I’d hoped to explore the caves and cliffs north of Rosemarkie. Unfortunately, the tide is against me and this must wait for my return visit, leaving a relatively short walk today. The good news is I now have time to visit a fairy glen and who could resist that?
The A832 out of Munlochy is busy with little verge to walk on, so I’m happy to turn off on a minor road to Avoch. The Silver Darlings — herring apparently — mosaic is inspired by the lives of the Avoch fishing community in the late 1800s and early 1900s, particularly the role of women, created under the guidance of Fortrose community artist Sally Purdy.
The Black Isle Railway ran from Muir of Ord to Fortrose from 1894 to 1960. The old section from Avoch is now a pleasant woodland walk.
Drum hay bales lie scattered at the base of the incline up to farm fields, a testament to the strength of the winds blowing across the isle.
The wind roars through the sheltering trees overhead, showering me with copper leaves.
Several joggers pass in the opposite direction, some wearing only t-shirts despite the cold. I’m getting soft, swaddled in layers. They have plenty of places to rest, all sympathetically designed to blend in with the landscape.
This seems like a good spot for chocolate.

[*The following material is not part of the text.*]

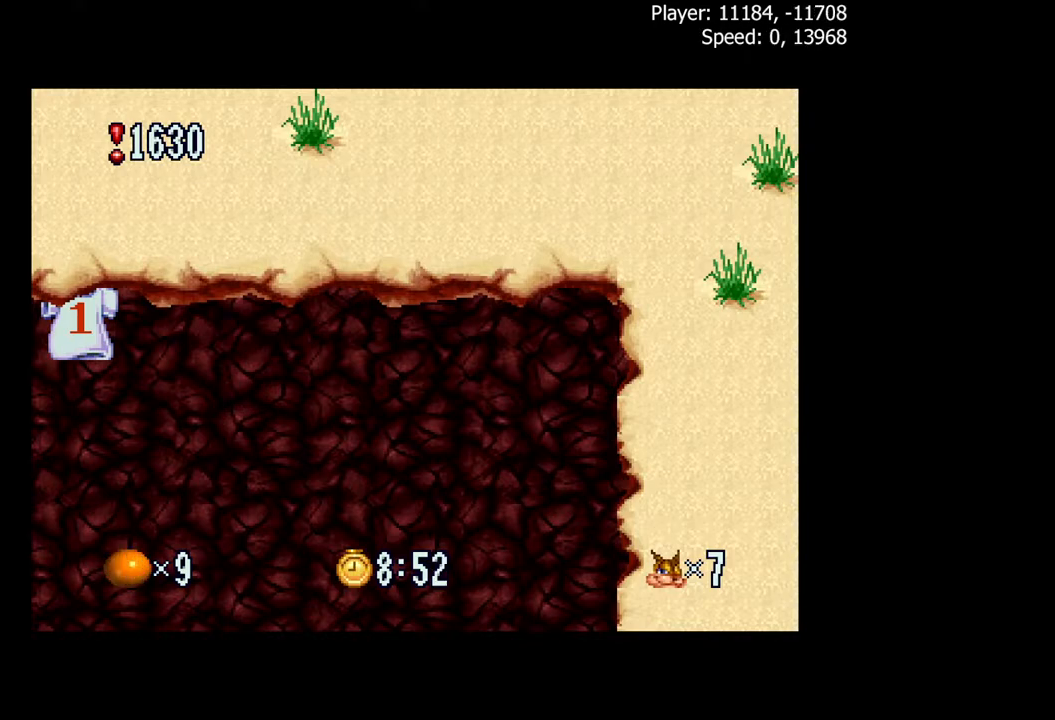
{"buttons": ["X", "DPAD_RIGHT"], "events": []}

A nearby sculpture bears an inscription, presumably from a famous poem about the Battle of Culloden, which took place not far from my walk earlier in the week.
The railway walk ends with a descent into lovely Fortrose. I’d not expected to find a cathedral tucked away behind the main street.

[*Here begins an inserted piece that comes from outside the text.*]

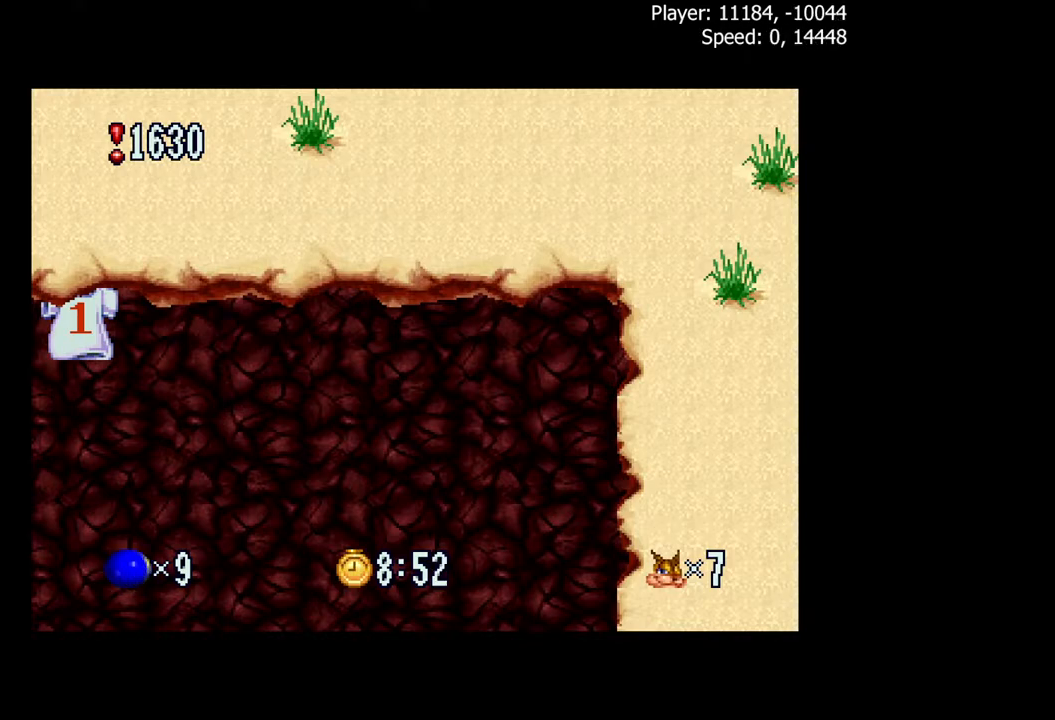
{"buttons": ["X", "DPAD_RIGHT"], "events": []}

Bakhoos Bakery provides a microwaved quiche that acts as a pocket warmer for the exposed trek out to Chanonry Point, a popular spot for viewing dolphins in the Moray Firth.

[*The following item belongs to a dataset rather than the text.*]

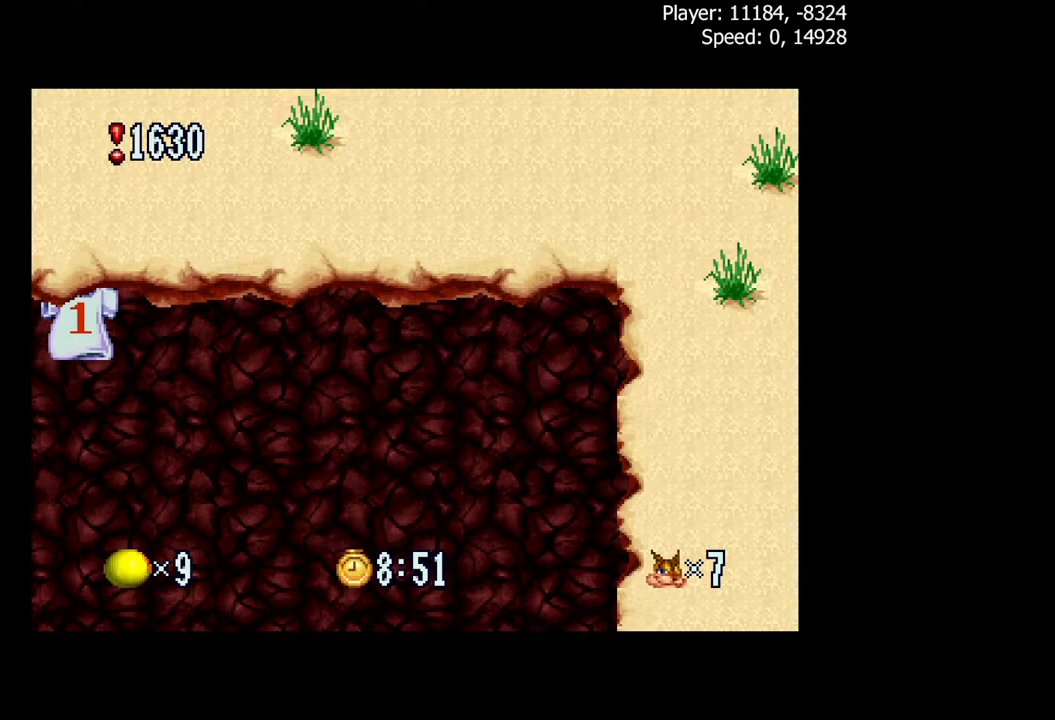
{"buttons": ["X", "DPAD_RIGHT"], "events": []}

Several cars are parked, sensible people waiting for dolphins in the warmth, as I hunker down against the bitterly cold wind. The dolphins are keeping warm somewhere else.
The eastern side of the ness is sheltered from the wind.
A shingle and sand beach sweeps round to Rosemarkie. A white horse gallops on the hard sand. Staring, I stumble into one of her deep hoof prints, earning a smile from the rider.
The sun is setting, but I want to explore Fairy Glen and ask a local for the best way onto the trail.
He pulls his coat tighter and crosses himself.
“You don’t want to be up at Fairy Glen when the sun goes down.”
Actually, no one has ever said that about a fairy glen — Blair Witch Falls perhaps.
A sign warns that the path is impassible due to a landslide, but it’s too late to find another route, so I push up the pretty glen.
The reason for the warning sign is soon apparent, a severed bridge presenting a watery barrier. Fortunately, a fallen tree and a delicate balancing act see me safely across. It might be a little more tricky returning in the dark.
There are two sets of falls in close succession. The first is my favourite, sitting on a rock next to the pool until night falls.
The Fairy Glen was once the scene of a well-dressing ceremony, where the children of the village decorated a pool, next to a spring, with flowers. This was said to ensure that the fairies kept the water supply clean.
(Walkhighlands)
When it becomes too dark to see with night vision, I switch on my headtorch and leave the waterfall for the winding trail back through the woods.
Rustling in the trees. The cry of a bird. The beam from my headtorch casts shadows and I swivel to glance behind me, initial bravado undermined by my imagination. I watch too many of the wrong movies.
After a mile in the dark, I’m relieved to see comforting light through the window of a house at the edge of the woods. Fear mastered, it’s time to head further north tomorrow as snow and Storm Bert approach.
Date of walk: Friday 15 November 2024.
Walk distance: 12 miles.
Total distance: 4,680 miles.
Nice low level walk – The Black Isle is often overlooked.
It felt like the start of years of walking in the countryside, leaving Inverness, the final city in Britain that I will pass through.
Fairy Glen looks rather special
We had a lovely few days in Cromarty a couple of years ago so this is familiar. We did see dolphins but they didn’t show up at Chanonry Point for us either, we had to go out on a boat trip.
I will return in the summer to finish the walk up to Cromarty, so a second chance to visit Chanonry Point. It may even be warm enough to linger next time. 🙂
Spent a wonderful time here when I did the North Coast 500. So many wonderful pictish stones
Ah yes, I’d forgotten you did that one. You have a fabulous picture of the Duncansby Stacks in your blog. They were all in shadow when I eventually got there, but that is for another day.